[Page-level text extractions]
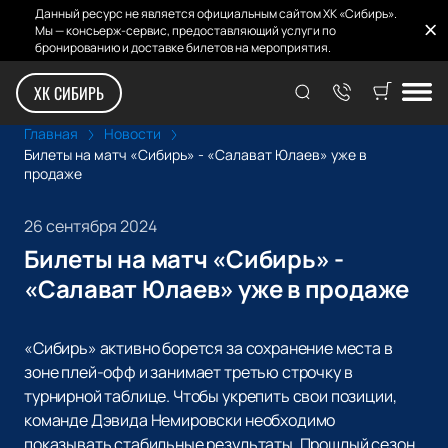
Данный ресурс не является официальным сайтом ХК «Сибирь».
Мы — консьерж-сервис, предоставляющий услуги по
бронированию и доставке билетов на мероприятия.
ХК СИБИРЬ
Главная
Новости
Билеты на матч «Сибирь» - «Салават Юлаев» уже в
продаже
26 сентября 2024
Билеты на матч «Сибирь» -
«Салават Юлаев» уже в продаже
«Сибирь» активно борется за сохранение места в
зоне плей-офф и занимает третью строчку в
турнирной таблице. Чтобы укрепить свои позиции,
команде Дэвида Немировски необходимо
показывать стабильные результаты. Прошлый сезон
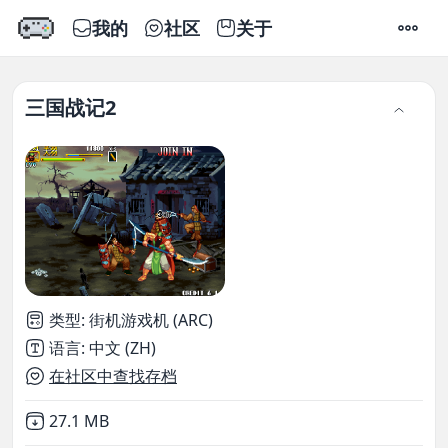
我的
社区
关于
设置
三国战记2
类型
:
街机游戏机 (ARC)
语言
:
中文 (ZH)
在社区中查找存档
Not downloaded
,
27.1 MB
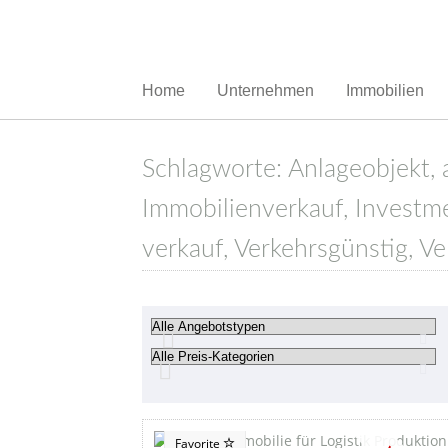
Home
Unternehmen
Immobilien
Schlagworte: Anlageobjekt, a
Immobilienverkauf, Investmen
verkauf, Verkehrsgünstig, 
Favorite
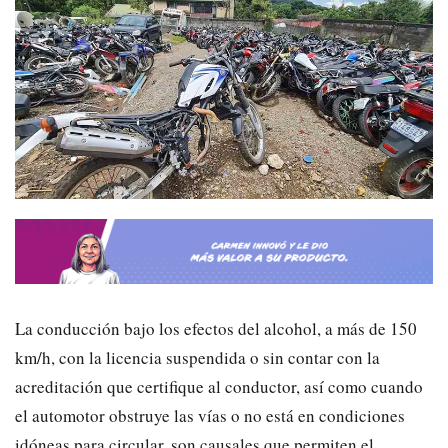
La conducción bajo los efectos del alcohol, a más de 150
km/h, con la licencia suspendida o sin contar con la
acreditación que certifique al conductor, así como cuando
el automotor obstruye las vías o no está en condiciones
idóneas para circular, son causales que permiten el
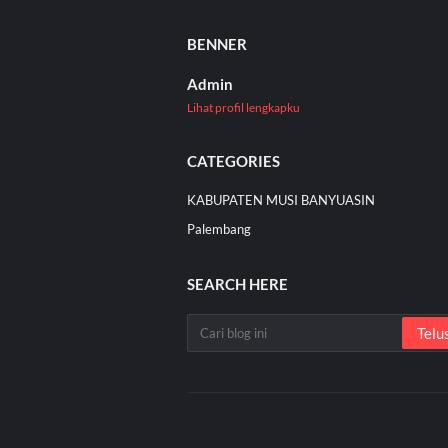
BENNER
Admin
Lihat profil lengkapku
CATEGORIES
KABUPATEN MUSI BANYUASIN
Palembang
SEARCH HERE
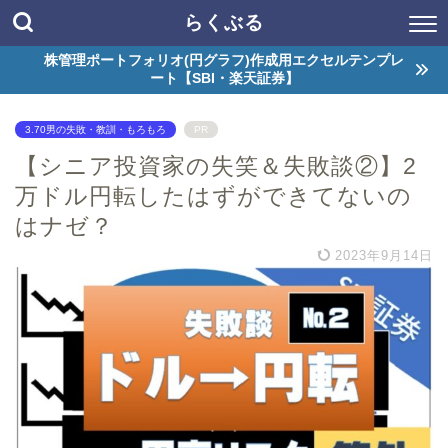
らくぶる
株管理ポートフォリオ(円グラフ)作成用エクセルテンプレ
ート【SBI・楽天証券】
3.70男の失敗・教訓・もろもろ
PR
【シニア投資家の失笑＆失敗談②】2
万ドル円転したはずができてないの
はナゼ？
2023年9月14日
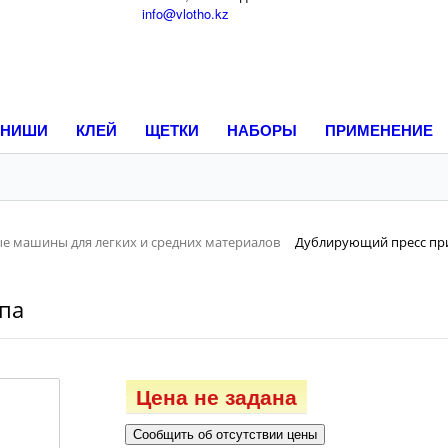
info@vlotho.kz
НИШИ
КЛЕЙ
ЩЕТКИ
НАБОРЫ
ПРИМЕНЕНИЕ
е машины для легких и средних материалов
Дублирующий пресс пр
па
Цена не задана
Сообщить об отсутствии цены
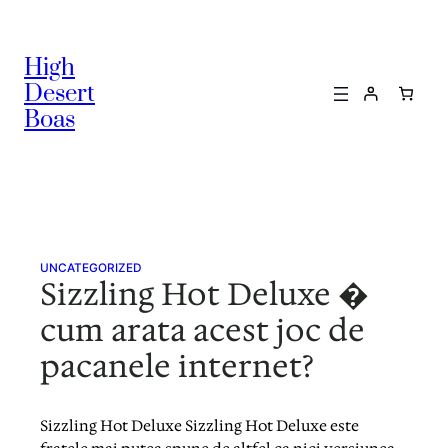
Skip
to
High
content
Desert
Boas
UNCATEGORIZED
Sizzling Hot Deluxe �
cum arata acest joc de
pacanele internet?
Sizzling Hot Deluxe Sizzling Hot Deluxe este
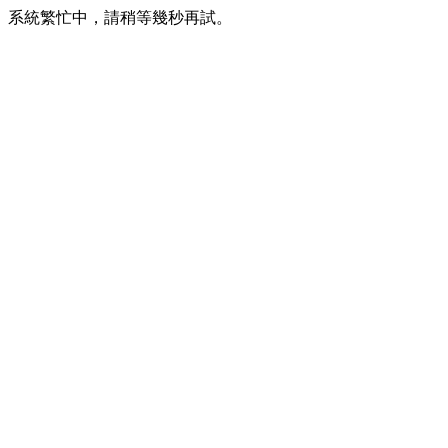
系統繁忙中，請稍等幾秒再試。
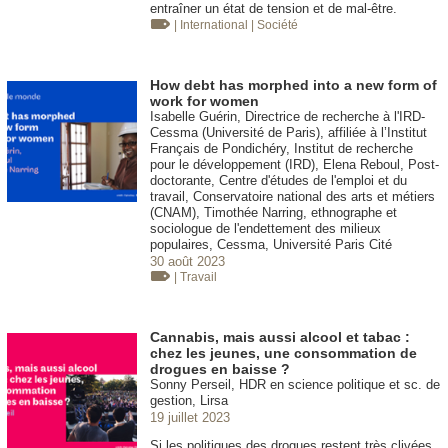
entraîner un état de tension et de mal-être.
| International
| Société
How debt has morphed into a new form of
work for women
Isabelle Guérin, Directrice de recherche à l'IRD-
Cessma (Université de Paris), affiliée à l’Institut
Français de Pondichéry, Institut de recherche
pour le développement (IRD), Elena Reboul, Post-
doctorante, Centre d'études de l'emploi et du
travail, Conservatoire national des arts et métiers
(CNAM), Timothée Narring, ethnographe et
sociologue de l'endettement des milieux
populaires, Cessma, Université Paris Cité
30 août 2023
| Travail
Cannabis, mais aussi alcool et tabac :
chez les jeunes, une consommation de
drogues en baisse ?
Sonny Perseil, HDR en science politique et sc. de
gestion, Lirsa
19 juillet 2023
Si les politiques des drogues restent très clivées,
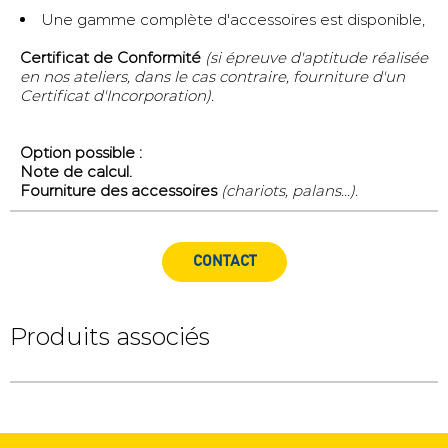
Une gamme complète d'accessoires est disponible,
Certificat de Conformité
(si épreuve d'aptitude réalisée
en nos ateliers, dans le cas contraire, fourniture d'un
Certificat d'Incorporation).
Option possible :
Note de calcul.
Fourniture des accessoires
(chariots, palans...).
CONTACT
Produits associés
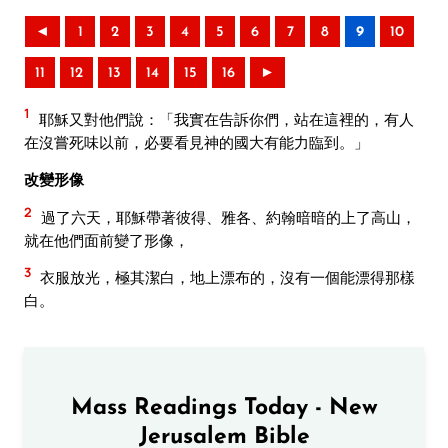
◄
1
2
3
4
5
6
7
8
9
10
11
12
13
14
15
16
►
1
耶穌又對他們說：「我實在告訴你們，站在這裡的，有人
在沒嘗死味以前，必要看見神的國大有能力臨到。」
改變形像
2
過了六天，耶穌帶著彼得、雅各、約翰暗暗的上了高山，
就在他們面前變了形像，
3
衣服放光，極其潔白，地上漂布的，沒有一個能漂得那樣
白。
Mass Readings Today - New
Jerusalem Bible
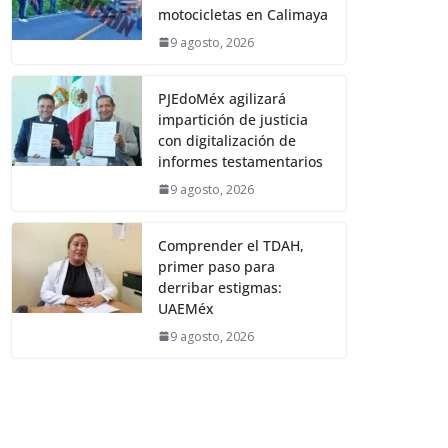
motocicletas en Calimaya
9 agosto, 2026
PJEdoMéx agilizará
impartición de justicia
con digitalización de
informes testamentarios
9 agosto, 2026
Comprender el TDAH,
primer paso para
derribar estigmas:
UAEMéx
9 agosto, 2026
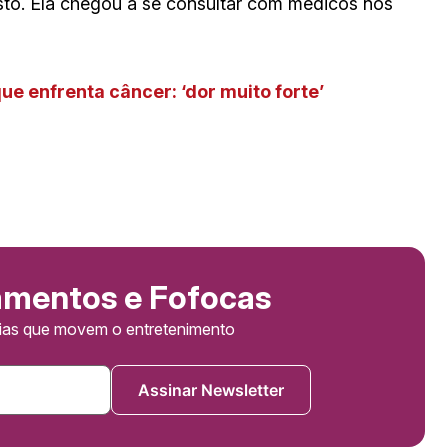
isto. Ela chegou a se consultar com médicos nos
ue enfrenta câncer: ‘dor muito forte’
amentos e Fofocas
cias que movem o entretenimento
Assinar Newsletter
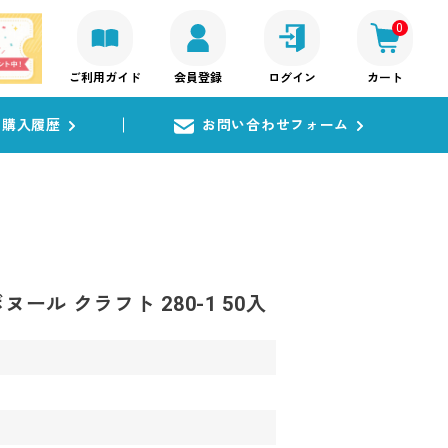
0
ご利用ガイド
会員登録
ログイン
カート
購入履歴
お問い合わせフォーム
ヌール クラフト 280-1 50入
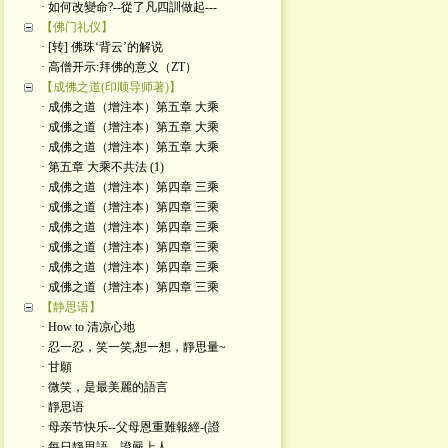
· 如何改變命?--從了凡四訓做起---
【佛门礼仪】
· [转] 佛珠‘背云’的解说
· 高僧开示:拜佛的意义（ZT）
【成佛之道(印顺导师著)】
· 成佛之道（增注本）第五章 大乘
· 成佛之道（增注本）第五章 大乘
· 成佛之道（增注本）第五章 大乘
· 第五章 大乘不共法 (1)
· 成佛之道（增注本）第四章 三乘
· 成佛之道（增注本）第四章 三乘
· 成佛之道（增注本）第四章 三乘
· 成佛之道（增注本）第四章 三乘
· 成佛之道（增注本）第四章 三乘
· 成佛之道（增注本）第四章 三乘
【静思语】
· How to 清凉心地
· 忍一忍，笑一笑,想一想，靜思量~
· 甘願
· 微笑，是最美麗的語言
· 靜思语
· 母亲节快乐--父母恩重難報經-(證
· 每日靜思語---證嚴上人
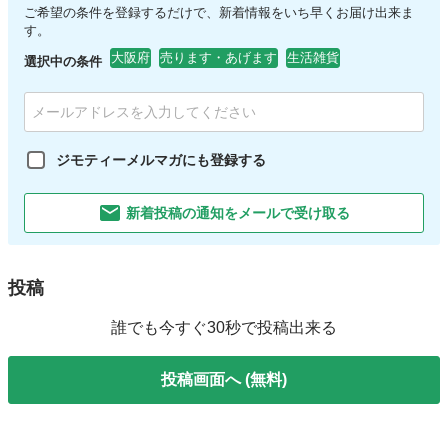
ご希望の条件を登録するだけで、新着情報をいち早くお届け出来ま
す。
大阪府
売ります・あげます
生活雑貨
選択中の条件
ジモティーメルマガにも登録する
新着投稿の通知をメールで受け取る
投稿
誰でも今すぐ30秒で投稿出来る
投稿画面へ (無料)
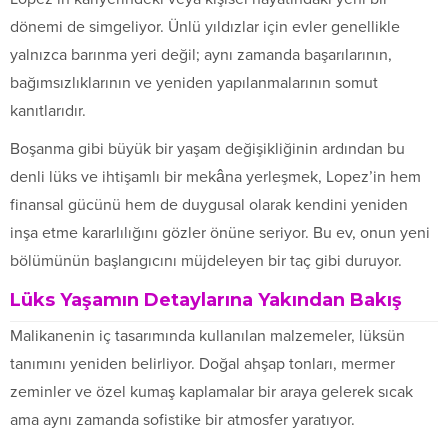
dönemi de simgeliyor. Ünlü yıldızlar için evler genellikle
yalnızca barınma yeri değil; aynı zamanda başarılarının,
bağımsızlıklarının ve yeniden yapılanmalarının somut
kanıtlarıdır.
Boşanma gibi büyük bir yaşam değişikliğinin ardından bu
denli lüks ve ihtişamlı bir mekâna yerleşmek, Lopez’in hem
finansal gücünü hem de duygusal olarak kendini yeniden
inşa etme kararlılığını gözler önüne seriyor. Bu ev, onun yeni
bölümünün başlangıcını müjdeleyen bir taç gibi duruyor.
Lüks Yaşamın Detaylarına Yakından Bakış
Malikanenin iç tasarımında kullanılan malzemeler, lüksün
tanımını yeniden belirliyor. Doğal ahşap tonları, mermer
zeminler ve özel kumaş kaplamalar bir araya gelerek sıcak
ama aynı zamanda sofistike bir atmosfer yaratıyor.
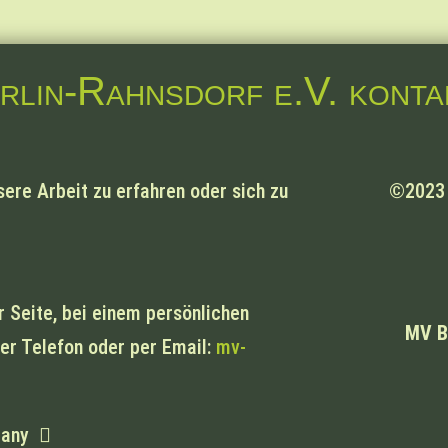
lin-Rahnsdorf e.V. konta
ere Arbeit zu erfahren oder sich zu
©2023 M
r Seite, bei einem persönlichen
MV B
per Telefon oder per Email:
mv-
rmany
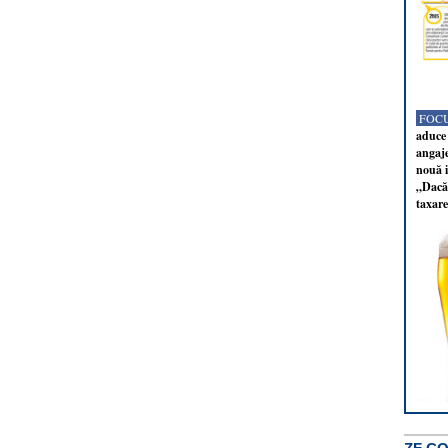
FOCU
aduce 
angaj
nouă i
„Dacă 
taxare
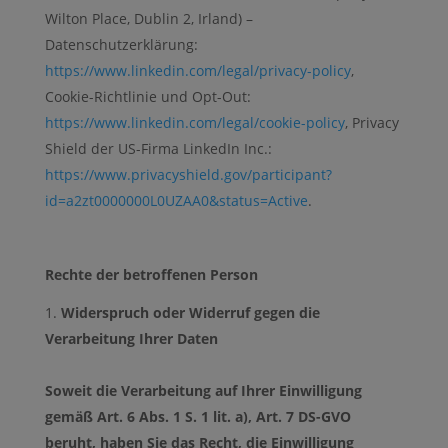
Wilton Place, Dublin 2, Irland) –
Datenschutzerklärung:
https://www.linkedin.com/legal/privacy-policy
,
Cookie-Richtlinie und Opt-Out:
https://www.linkedin.com/legal/cookie-policy
, Privacy
Shield der US-Firma LinkedIn Inc.:
https://www.privacyshield.gov/participant?
id=a2zt0000000L0UZAA0&status=Active
.
Rechte der betroffenen Person
Widerspruch oder Widerruf gegen die
Verarbeitung Ihrer Daten
Soweit die Verarbeitung auf Ihrer Einwilligung
gemäß Art. 6 Abs. 1 S. 1 lit. a), Art. 7 DS-GVO
beruht, haben Sie das Recht, die Einwilligung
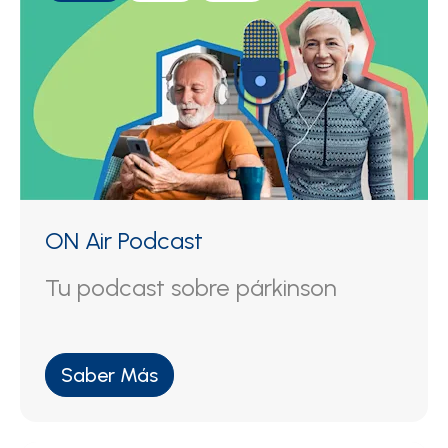
ON Air Podcast
Tu podcast sobre párkinson
Saber Más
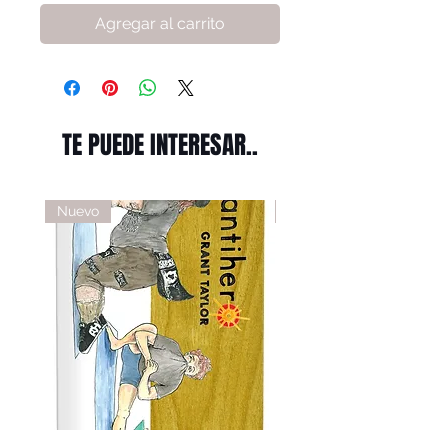
Agregar al carrito
TE PUEDE INTERESAR..
Nuevo
Nuevo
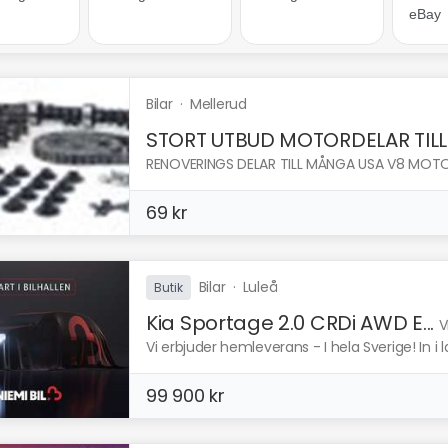
Bilar
·
Mellerud
STORT UTBUD MOTORDELAR TILL..
RENOVERINGS DELAR TILL MÅNGA USA V8 MOTOR
69 kr
Bilar
·
Luleå
Butik
Kia Sportage 2.0 CRDi AWD E...
V
Vi erbjuder hemleverans - I hela Sverige! In i l
99 900 kr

*PROBLEM REQUIREMENTS*.
Filter the records down to the lines containing the word "aynı", and copy those.

*RESULT*.
yalnızca barınma yeri değil; aynı zamanda başarılarının,
ama aynı zamanda sofistike bir atmosfer yaratıyor.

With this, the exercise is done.